Since I knew he had been captured, I thought another good place to look would be the POW records on ancestry.com. Searching for J.A. Davis brought up 56 results. Jack’s record was the third one I looked at.
According to this document, J.A. Davis was captured on December 28, 1864 at Egypt Station, Mississippi. (Not too far from Vicksburg.) I’ve tried to find out more information about this skirmish without much luck.
He was sent to a prison in Alton, Illinois, and arrived there on January 17, 1865. Luckily the war was almost over, or he probably would have died from starvation or disease in the horrific Yankee prison system.
He was sent to Point Lookout, Maryland for a prisoner exchange on February 18, 1865.
I have yet to find when he was received at the prison at Point Lookout.
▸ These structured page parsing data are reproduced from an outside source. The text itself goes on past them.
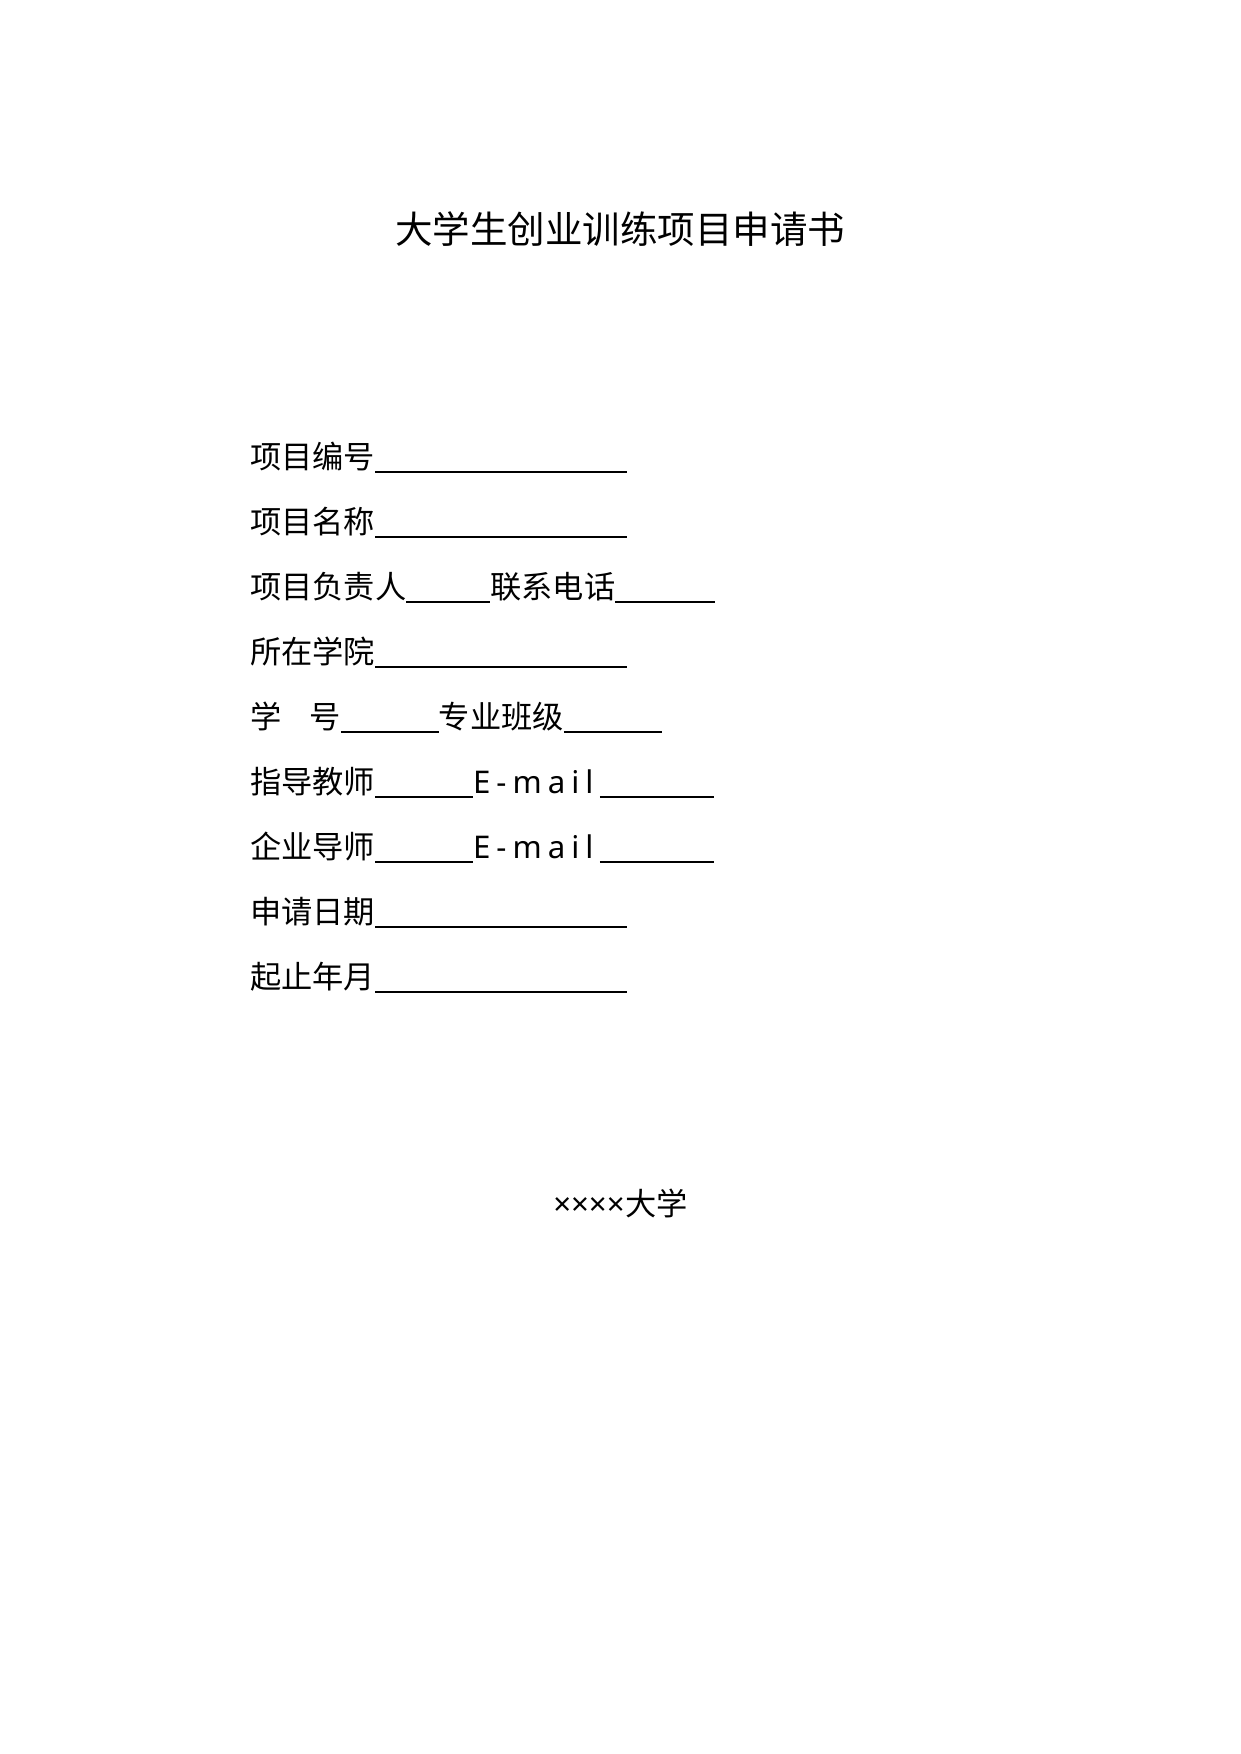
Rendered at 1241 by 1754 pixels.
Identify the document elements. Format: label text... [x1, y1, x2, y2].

text 项目名称 [187, 487, 1053, 552]
text ××××大学 [187, 1169, 1053, 1234]
text 申请日期 [187, 877, 1053, 942]
text 大学生创业训练项目申请书 [187, 194, 1053, 259]
text 指导教师 E-mail [187, 747, 1053, 812]
text 项目负责人 联系电话 [187, 552, 1053, 617]
text 项目编号 [187, 422, 1053, 487]
text 起止年月 [187, 942, 1053, 1007]
text 学 号 专业班级 [187, 682, 1053, 747]
text 所在学院 [187, 617, 1053, 682]
text 企业导师 E-mail [187, 812, 1053, 877]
I’m still searching for that information.
Apparently after his release (or after the war was over), he returned to Georgia, where in 1867, he married Sarah Greene O’Bryan.
Sarah would give birth to sixteen of Jack’s children, including three sets of twins. Only 12 survived to adulthood.
They moved from Georgia to Arkansas where Jack (now a preacher) helped start the Oauchita Baptist College at Arkadelphia. The family then moved to Indian Territory where he was a missionary to the Choctaw Indians.
In 1890, they moved to western Oklahoma near the town of Piedmont. Sarah died there in 1901.
Jack lived until 1938. My grandmother, born in 1929, remembers him.
The photo to the left is four generations of the Davis Family. L to R: My grandmother, LaWana, her father, Clarence Jackson, his father, Robert Wallace, and his father, Andrew Nathaniel Jackson Davis. I believe this is the only photograph I have that contains both A.N.J. & my grandmother.
I just wish someone would have asked him more about the war.